• _What is being asked_:
Even where a line looks wrong, copy it exactly and include every entry.

────────

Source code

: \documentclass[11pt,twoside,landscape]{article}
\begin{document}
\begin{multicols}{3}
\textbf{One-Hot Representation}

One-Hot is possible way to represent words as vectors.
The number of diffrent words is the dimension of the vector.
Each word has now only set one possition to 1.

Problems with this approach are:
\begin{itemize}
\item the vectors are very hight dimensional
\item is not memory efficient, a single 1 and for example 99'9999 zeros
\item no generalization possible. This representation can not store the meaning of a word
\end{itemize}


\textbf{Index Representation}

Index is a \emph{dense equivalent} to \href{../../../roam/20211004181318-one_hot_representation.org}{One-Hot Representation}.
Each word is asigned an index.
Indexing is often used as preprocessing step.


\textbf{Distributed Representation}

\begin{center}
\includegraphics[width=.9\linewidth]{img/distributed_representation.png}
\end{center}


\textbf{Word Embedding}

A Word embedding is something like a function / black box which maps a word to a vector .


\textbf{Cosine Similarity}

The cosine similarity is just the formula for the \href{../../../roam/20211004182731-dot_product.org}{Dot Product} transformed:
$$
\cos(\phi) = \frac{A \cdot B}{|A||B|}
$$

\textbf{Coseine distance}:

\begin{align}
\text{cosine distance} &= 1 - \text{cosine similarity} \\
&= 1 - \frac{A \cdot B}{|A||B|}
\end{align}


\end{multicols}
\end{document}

────────

• _Answer to the exercise_:
Source code

: \documentclass[11pt,twoside,landscape]{article}
\begin{document}
\begin{multicols}{3}
\textbf{One-Hot Representation}

One-Hot is possible way to represent words as vectors.
The number of diffrent words is the dimension of the vector.
Each word has now only set one possition to 1.

Problems with this approach are:
\begin{itemize}
\item the vectors are very hight dimensional
\item is not memory efficient, a single 1 and for example 99'9999 zeros
\item no generalization possible. This representation can not store the meaning of a word
\end{itemize}


\textbf{Index Representation}

Index is a \emph{dense equivalent} to \href{../../../roam/20211004181318-one_hot_representation.org}{One-Hot Representation}.
Each word is asigned an index.
Indexing is often used as preprocessing step.


\textbf{Distributed Representation}

\begin{center}
\includegraphics[width=.9\linewidth]{img/distributed_representation.png}
\end{center}


\textbf{Word Embedding}

A Word embedding is something like a function / black box which maps a word to a vector .


\textbf{Cosine Similarity}

The cosine similarity is just the formula for the \href{../../../roam/20211004182731-dot_product.org}{Dot Product} transformed:
$$
\cos(\phi) = \frac{A \cdot B}{|A||B|}
$$

\textbf{Coseine distance}:

\begin{align}
\text{cosine distance} &= 1 - \text{cosine similarity} \\
&= 1 - \frac{A \cdot B}{|A||B|}
\end{align}


\end{multicols}
\end{document}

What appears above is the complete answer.